The cash comes from traders/investors who are impatient. If you want to trade immediately instead of waiting and hoping for someone else to hit your order, you have to pay the spread. Market-makers make money by allowing impatient traders to transact with them, and then holding the inventory until other impatient traders want to buy/sell it.

This requires the market-maker to take a risk. The spread compensates them for the risk. The size of the spread is (currently, with HFT) set by competition between market-makers. Before HFT, there was much less competition between market-makers, and spreads were hence much wider. Back then, this resulted in the transfer of significant wealth from investors to exchange specialists. In modern markets with HFT market-makers instead of specialists, these transaction costs are much lower, which saves you and your pension fund money.

Example:

Suppose the national best bid on stock ABCDE is $15.17 and the best offer is $15.18. The "spread" is $0.01. (These limit orders were almost certainly placed by market-makers using HFT.)

If you want to buy ABCDE, you can do one of two things: - You can place a limit order to buy at 15.17 and wait and hope that someone sells some to you. - Alternately, you can place a market order that will cross the spread and buy at 15.18 instantly.

The market order protects you from the roughly 50-50 chance that ABCDE prices start increasing and your order never gets filled. It costs $0.01 per share, which is basically paying the HFT market-maker for liquidity (the ability to trade immediately).

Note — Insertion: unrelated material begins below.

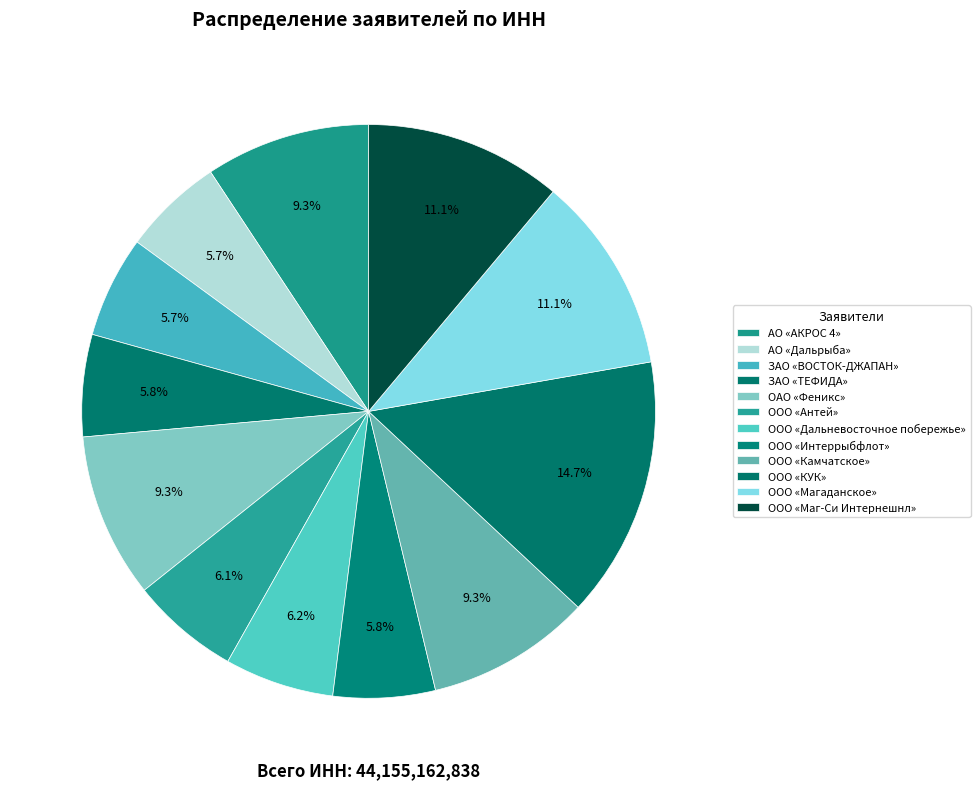

Is it true that ЗАО «ТЕФИДА» is 1% of the pie?

False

Before HFT, the spread might have been $0.05 or even $0.10. You would still have the same two choices, but instead of $0.01, you would have to pay some human specialist $0.05-0.10+ if you wanted immediacy. His father and grandfather would have also been specialists, and his bonus would have been several million dollars that year. HFT market-makers simply out-competed these parasites. There is no longer a monopoly on market-making, so liquidity has gotten cheaper.

Correspondingly, it is cheaper for you to trade (ditto for mutual funds, pension funds, hedge funds, etc.). This allows you to keep more of your investment profits.